WORK TASK: Restate each line of the listing exactly, without carrying over any pictures.

COLLECTED MATERIAL:
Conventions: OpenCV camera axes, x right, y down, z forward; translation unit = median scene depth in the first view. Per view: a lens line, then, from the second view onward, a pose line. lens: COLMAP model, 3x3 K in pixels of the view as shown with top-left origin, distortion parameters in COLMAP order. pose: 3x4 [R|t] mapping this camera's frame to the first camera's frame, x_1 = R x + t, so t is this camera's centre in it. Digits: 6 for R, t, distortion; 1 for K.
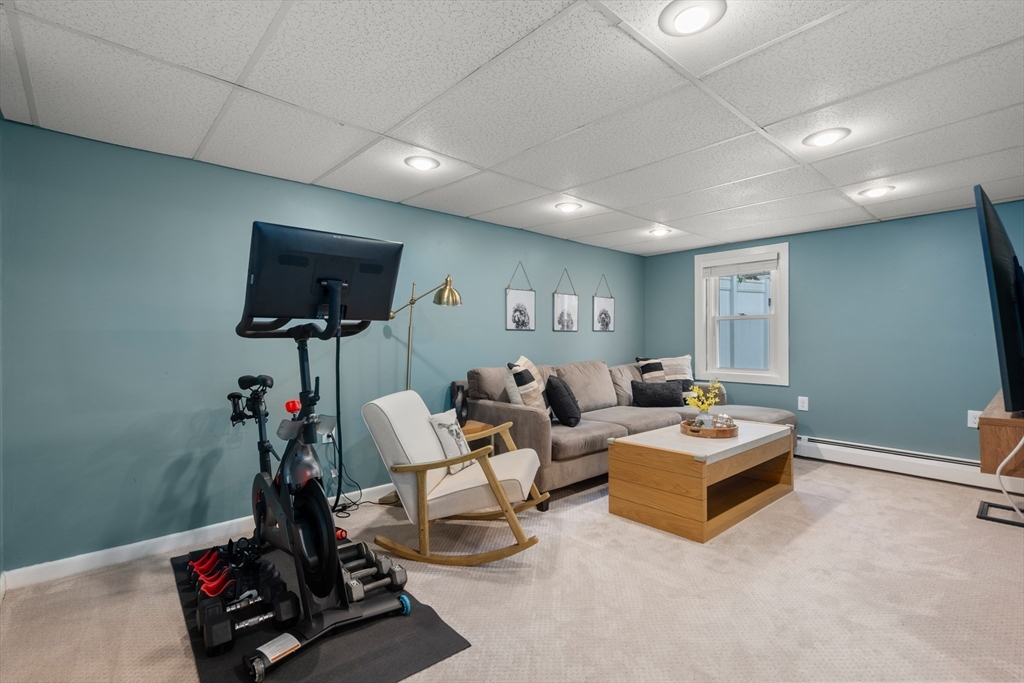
lens RADIAL K [[467.6, 0, 512.8], [0, 467.6, 342.3], [0, 0, 1]] dist [-0.002564, 0.001175]
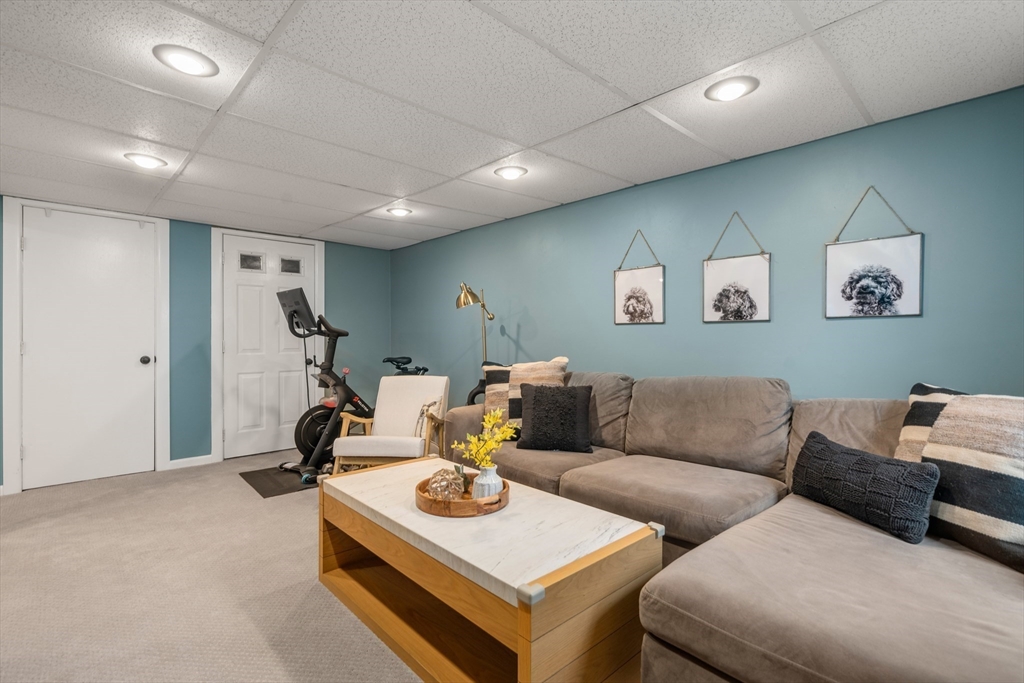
lens RADIAL K [[467.6, 0, 513.1], [0, 467.6, 339.8], [0, 0, 1]] dist [-0.002564, 0.001175]
pose [[0.026431, 0.000487, -0.999651, 0.743280], [-0.011777, 0.999931, 0.000176, 0.001187], [0.999581, 0.011769, 0.026435, 0.785143]]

RESPONSE TO THIS EXERCISE:
Conventions: OpenCV camera axes, x right, y down, z forward; translation unit = median scene depth in the first view. Per view: a lens line, then, from the second view onward, a pose line. lens: COLMAP model, 3x3 K in pixels of the view as shown with top-left origin, distortion parameters in COLMAP order. pose: 3x4 [R|t] mapping this camera's frame to the first camera's frame, x_1 = R x + t, so t is this camera's centre in it. Digits: 6 for R, t, distortion; 1 for K.
lens RADIAL K [[467.6, 0, 512.8], [0, 467.6, 342.3], [0, 0, 1]] dist [-0.002564, 0.001175]
lens RADIAL K [[467.6, 0, 513.1], [0, 467.6, 339.8], [0, 0, 1]] dist [-0.002564, 0.001175]
pose [[0.026431, 0.000487, -0.999651, 0.743280], [-0.011777, 0.999931, 0.000176, 0.001187], [0.999581, 0.011769, 0.026435, 0.785143]]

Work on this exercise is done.